Value of top end homes in the emirate rose 20 percent, behind only the Indonesian capital Jakarta
Luxury property in Dubai recorded the world’s second highest price increase last year, according to international property consultancy group Knight Frank.
The value of top end homes in the emirate rose 20 percent, equal to the island of Bali and behind only the Indonesian capital, Jakarta, which saw luxury property prices increase by 38.1 percent.
According to Knight Frank, the rapid price rise was led by the world’s rich searching for safe haven investments and a recovery from the global financial crisis.
Property values plummeted by as much as 60 percent after the onset of the crisis in 2008 and did not begin to recover until last year.
“Dubai stands out with strong growth of 20 percent in the price of luxury villas during 2012,” the report says.
“The epitome of the global downturn between 2008 and 2009, the emirate rebounded in 2012 on the back of a resurgence in demand. This was aided by lower prices and underpinned by its location as a strategic hub, able to attract wealth from the Middle East, North Africa, the Indian subcontinent and central Asia.”
The surge in property prices in Dubai led the Central Bank of the UAE to announce in January new mortgage restrictions that would limit the loan-to-value ratio at 50 percent for expats and 60 percent for nationals.
The Emirati Banks Association has formally asked the Central Bank to amend the cap to 75 percent of property value for expats and at 80 percent for UAE nationals.
A decision is expected before the end of the first half of 2013. However, with as much as 80 percent of property transactions in Dubai done with cash it is unlikely to have much effect on values.
The resurgence in international interest in luxury Dubai property helped fuel the recovery, according to Knight Frank.
“Dubai has recovered some of its popularity with Russians, but competition from buyers from North Africa, Pakistan, India and Iran has been an important factor in helping to drive prices higher this year,” the report says.

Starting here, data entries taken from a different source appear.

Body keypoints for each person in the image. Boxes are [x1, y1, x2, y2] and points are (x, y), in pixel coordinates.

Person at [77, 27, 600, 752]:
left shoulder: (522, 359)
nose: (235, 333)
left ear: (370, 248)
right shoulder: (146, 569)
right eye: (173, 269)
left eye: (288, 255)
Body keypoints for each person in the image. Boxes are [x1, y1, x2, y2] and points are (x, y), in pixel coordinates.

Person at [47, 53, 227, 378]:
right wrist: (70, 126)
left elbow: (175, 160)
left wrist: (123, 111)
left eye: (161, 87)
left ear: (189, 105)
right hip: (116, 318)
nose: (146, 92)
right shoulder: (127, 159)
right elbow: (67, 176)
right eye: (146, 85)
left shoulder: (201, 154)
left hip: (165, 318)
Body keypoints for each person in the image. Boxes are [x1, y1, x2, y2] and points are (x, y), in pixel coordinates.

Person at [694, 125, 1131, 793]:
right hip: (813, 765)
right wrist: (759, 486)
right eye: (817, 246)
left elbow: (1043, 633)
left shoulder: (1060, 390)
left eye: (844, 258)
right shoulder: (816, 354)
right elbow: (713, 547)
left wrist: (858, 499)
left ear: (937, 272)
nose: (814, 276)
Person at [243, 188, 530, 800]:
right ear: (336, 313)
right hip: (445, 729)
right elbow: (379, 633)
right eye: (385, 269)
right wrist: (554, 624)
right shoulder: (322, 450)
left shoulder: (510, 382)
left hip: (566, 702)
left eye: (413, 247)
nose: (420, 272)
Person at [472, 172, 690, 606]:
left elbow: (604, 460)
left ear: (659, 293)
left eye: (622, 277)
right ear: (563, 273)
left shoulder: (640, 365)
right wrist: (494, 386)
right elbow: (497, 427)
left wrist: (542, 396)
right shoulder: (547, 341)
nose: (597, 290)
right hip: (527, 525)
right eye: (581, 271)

Prices are expected to continue to rise, with 40 percent of Middle East and African high net worth individuals (those worth US$30 million or more) claiming they were likely to purchase a new home over the next 12 months, according to a Knight Frank survey.

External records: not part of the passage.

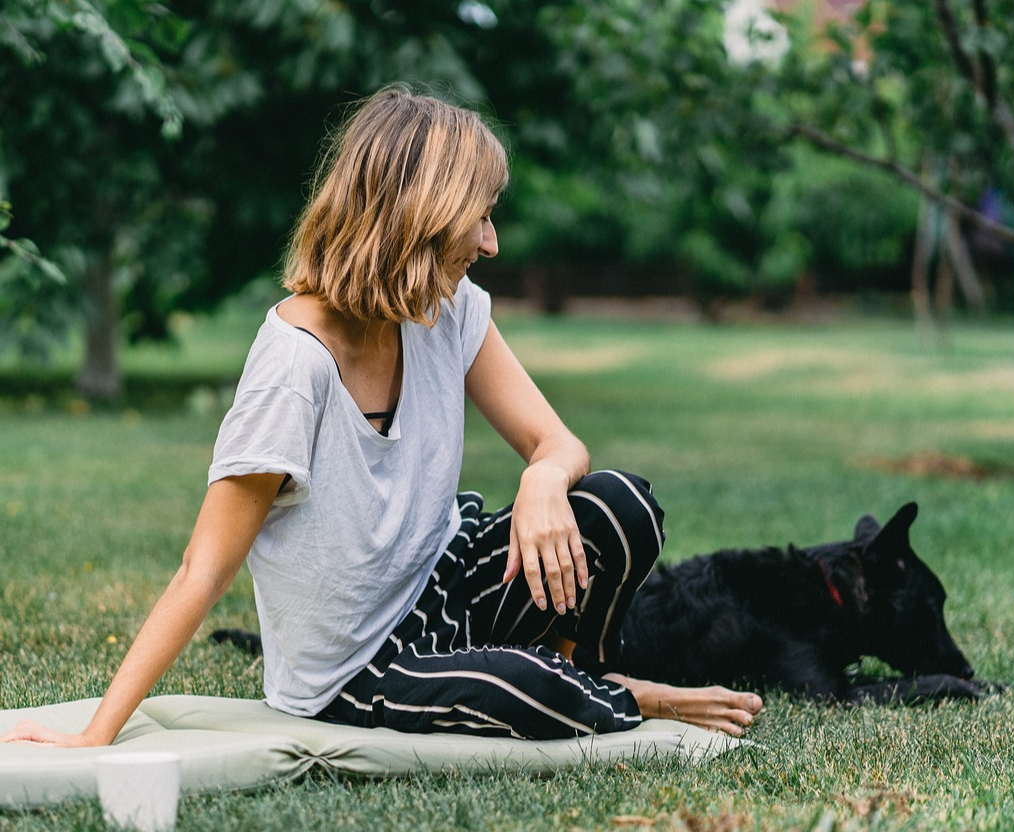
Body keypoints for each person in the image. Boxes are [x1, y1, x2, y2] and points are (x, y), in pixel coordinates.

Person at [1, 86, 761, 747]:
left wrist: (541, 479)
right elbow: (202, 569)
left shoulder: (448, 309)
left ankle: (584, 674)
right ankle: (615, 692)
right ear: (422, 215)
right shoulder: (294, 370)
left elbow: (557, 442)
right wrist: (96, 730)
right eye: (481, 217)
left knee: (617, 506)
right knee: (532, 690)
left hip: (447, 579)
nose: (491, 243)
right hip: (358, 668)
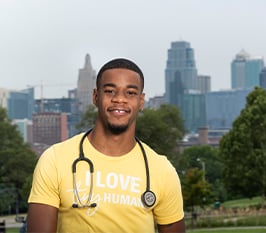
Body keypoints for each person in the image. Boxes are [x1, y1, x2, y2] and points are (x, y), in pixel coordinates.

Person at [26, 58, 186, 233]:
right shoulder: (55, 160)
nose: (119, 99)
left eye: (130, 93)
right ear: (96, 97)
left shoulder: (161, 170)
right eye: (110, 91)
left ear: (141, 101)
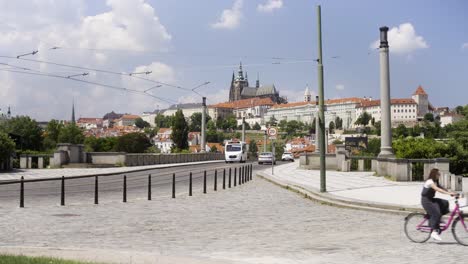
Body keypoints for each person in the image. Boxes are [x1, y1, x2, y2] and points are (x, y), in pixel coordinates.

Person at [421, 168, 456, 241]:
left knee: (445, 203)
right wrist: (448, 194)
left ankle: (438, 219)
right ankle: (433, 232)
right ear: (434, 174)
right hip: (426, 201)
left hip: (431, 199)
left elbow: (441, 187)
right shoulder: (429, 182)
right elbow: (437, 189)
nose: (439, 175)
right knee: (436, 213)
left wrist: (451, 192)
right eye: (438, 174)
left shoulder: (435, 181)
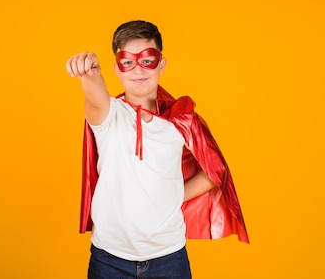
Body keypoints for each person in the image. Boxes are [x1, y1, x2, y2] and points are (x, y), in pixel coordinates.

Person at [66, 20, 248, 279]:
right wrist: (90, 71)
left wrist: (173, 196)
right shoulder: (109, 114)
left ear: (161, 64)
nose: (137, 70)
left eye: (147, 60)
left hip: (168, 258)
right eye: (128, 62)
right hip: (109, 259)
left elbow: (214, 170)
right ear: (117, 69)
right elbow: (95, 94)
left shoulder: (181, 120)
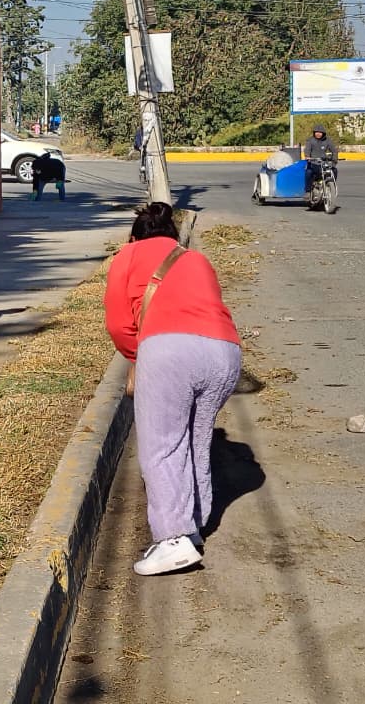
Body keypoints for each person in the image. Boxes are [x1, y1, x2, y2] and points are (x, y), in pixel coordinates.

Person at [103, 202, 241, 575]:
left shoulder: (128, 255)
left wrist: (138, 357)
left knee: (162, 446)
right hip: (225, 353)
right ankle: (194, 526)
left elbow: (118, 323)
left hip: (168, 350)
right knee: (196, 440)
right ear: (174, 238)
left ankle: (173, 539)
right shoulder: (195, 259)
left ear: (133, 236)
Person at [302, 124, 338, 194]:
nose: (318, 134)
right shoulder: (310, 140)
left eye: (320, 132)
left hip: (324, 163)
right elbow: (307, 150)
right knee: (308, 173)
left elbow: (334, 150)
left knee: (334, 170)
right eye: (316, 132)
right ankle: (308, 191)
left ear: (323, 133)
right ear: (314, 133)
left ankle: (331, 186)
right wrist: (307, 157)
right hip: (313, 163)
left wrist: (334, 160)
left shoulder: (328, 140)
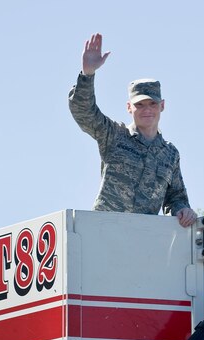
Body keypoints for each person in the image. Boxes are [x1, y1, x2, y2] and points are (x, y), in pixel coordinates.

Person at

“Globally, some 43 percent of clients are expected to show an increased interest in purchasing more city property this year,” the report says.
“The trend looks likely to be led by clients based in the Middle East & Africa (67 percent) and Russia & CIS (50 percent).
“From the responses to our latest Attitudes Survey, it seems clear that the appetite of wealthy individuals for acquiring prime property is still strong. Moreover, it looks unlikely to diminish any time soon.”